▶ **TASK REQUIREMENTS**:
An exact copy of the data is needed, but without any of its images.

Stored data
● ● ● ● ● ● ●
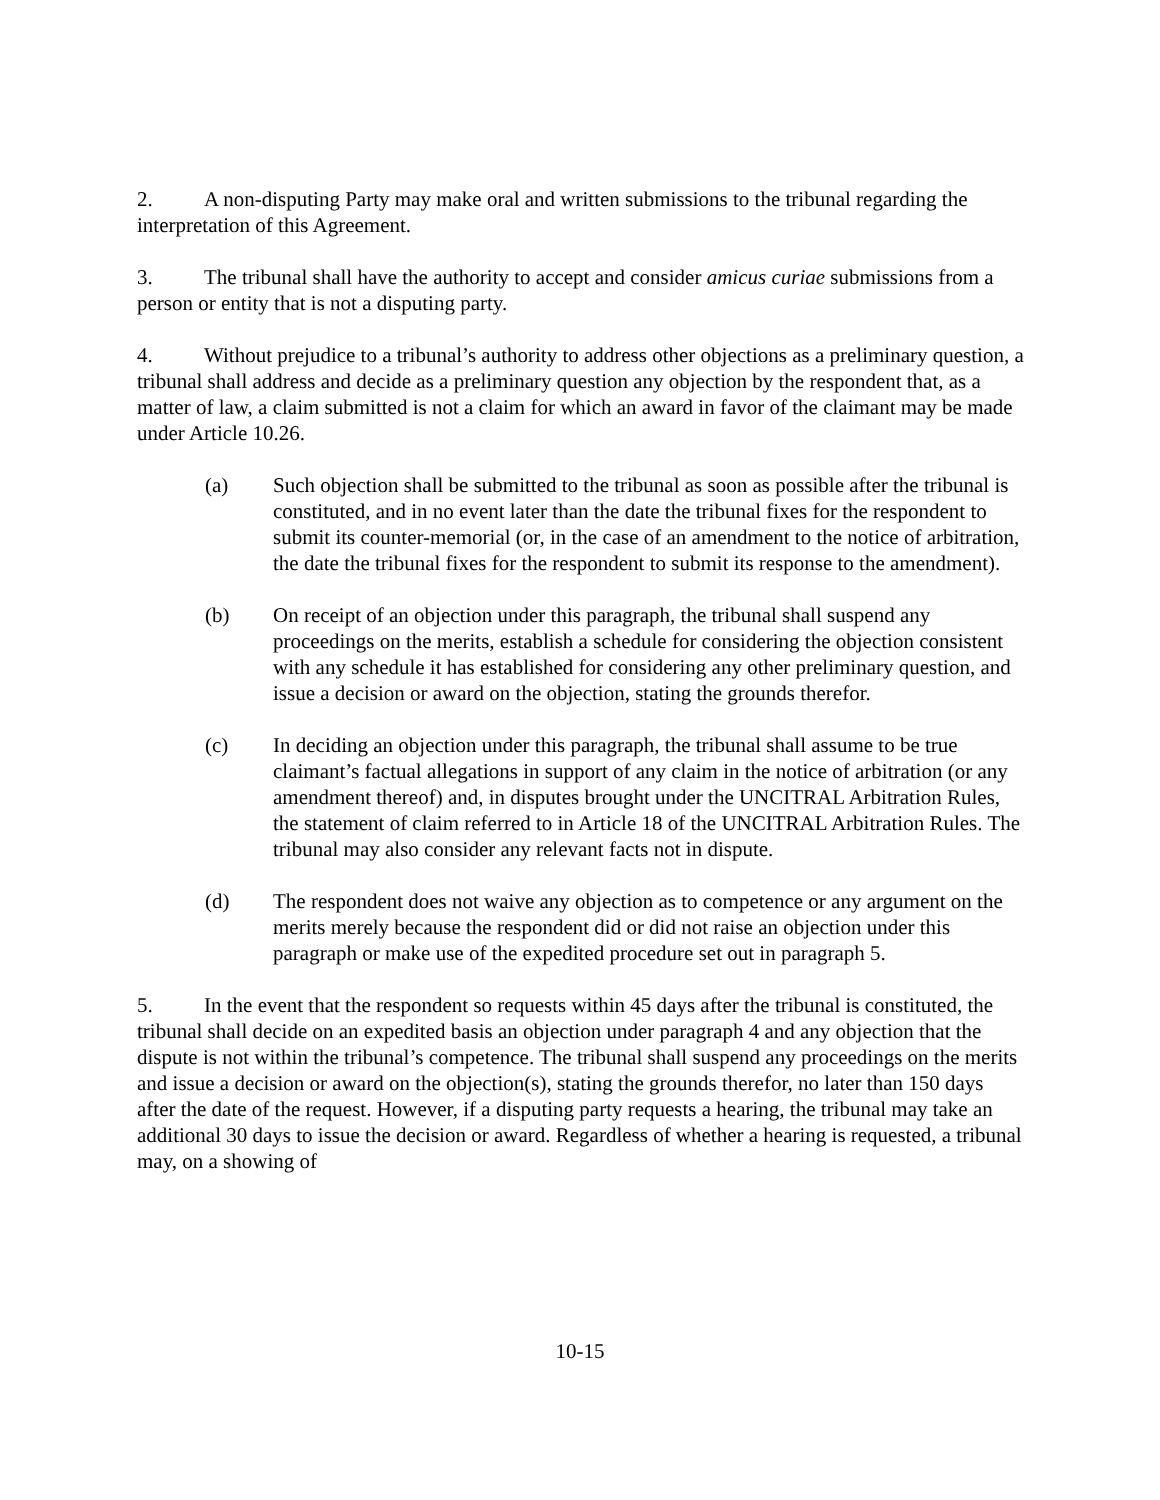2. A non-disputing Party may make oral and written submissions to the tribunal regarding the interpretation of this Agreement.
3. The tribunal shall have the authority to accept and consider amicus curiae submissions from a person or entity that is not a disputing party.
4. Without prejudice to a tribunal’s authority to address other objections as a preliminary question, a tribunal shall address and decide as a preliminary question any objection by the respondent that, as a matter of law, a claim submitted is not a claim for which an award in favor of the claimant may be made under Article 10.26.
(a) Such objection shall be submitted to the tribunal as soon as possible after the tribunal is constituted, and in no event later than the date the tribunal fixes for the respondent to submit its counter-memorial (or, in the case of an amendment to the notice of arbitration, the date the tribunal fixes for the respondent to submit its response to the amendment).
(b) On receipt of an objection under this paragraph, the tribunal shall suspend any proceedings on the merits, establish a schedule for considering the objection consistent with any schedule it has established for considering any other preliminary question, and issue a decision or award on the objection, stating the grounds therefor.
(c) In deciding an objection under this paragraph, the tribunal shall assume to be true claimant’s factual allegations in support of any claim in the notice of arbitration (or any amendment thereof) and, in disputes brought under the UNCITRAL Arbitration Rules, the statement of claim referred to in Article 18 of the UNCITRAL Arbitration Rules. The tribunal may also consider any relevant facts not in dispute.
(d) The respondent does not waive any objection as to competence or any argument on the merits merely because the respondent did or did not raise an objection under this paragraph or make use of the expedited procedure set out in paragraph 5.
5. In the event that the respondent so requests within 45 days after the tribunal is constituted, the tribunal shall decide on an expedited basis an objection under paragraph 4 and any objection that the dispute is not within the tribunal’s competence. The tribunal shall suspend any proceedings on the merits and issue a decision or award on the objection(s), stating the grounds therefor, no later than 150 days after the date of the request. However, if a disputing party requests a hearing, the tribunal may take an additional 30 days to issue the decision or award. Regardless of whether a hearing is requested, a tribunal may, on a showing of
10-15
● ● ● ● ● ● ●
▶ **YOUR RESPONSE**:
2. A non-disputing Party may make oral and written submissions to the tribunal regarding the interpretation of this Agreement.
3. The tribunal shall have the authority to accept and consider amicus curiae submissions from a person or entity that is not a disputing party.
4. Without prejudice to a tribunal’s authority to address other objections as a preliminary question, a tribunal shall address and decide as a preliminary question any objection by the respondent that, as a matter of law, a claim submitted is not a claim for which an award in favor of the claimant may be made under Article 10.26.
(a) Such objection shall be submitted to the tribunal as soon as possible after the tribunal is constituted, and in no event later than the date the tribunal fixes for the respondent to submit its counter-memorial (or, in the case of an amendment to the notice of arbitration, the date the tribunal fixes for the respondent to submit its response to the amendment).
(b) On receipt of an objection under this paragraph, the tribunal shall suspend any proceedings on the merits, establish a schedule for considering the objection consistent with any schedule it has established for considering any other preliminary question, and issue a decision or award on the objection, stating the grounds therefor.
(c) In deciding an objection under this paragraph, the tribunal shall assume to be true claimant’s factual allegations in support of any claim in the notice of arbitration (or any amendment thereof) and, in disputes brought under the UNCITRAL Arbitration Rules, the statement of claim referred to in Article 18 of the UNCITRAL Arbitration Rules. The tribunal may also consider any relevant facts not in dispute.
(d) The respondent does not waive any objection as to competence or any argument on the merits merely because the respondent did or did not raise an objection under this paragraph or make use of the expedited procedure set out in paragraph 5.
5. In the event that the respondent so requests within 45 days after the tribunal is constituted, the tribunal shall decide on an expedited basis an objection under paragraph 4 and any objection that the dispute is not within the tribunal’s competence. The tribunal shall suspend any proceedings on the merits and issue a decision or award on the objection(s), stating the grounds therefor, no later than 150 days after the date of the request. However, if a disputing party requests a hearing, the tribunal may take an additional 30 days to issue the decision or award. Regardless of whether a hearing is requested, a tribunal may, on a showing of
10-15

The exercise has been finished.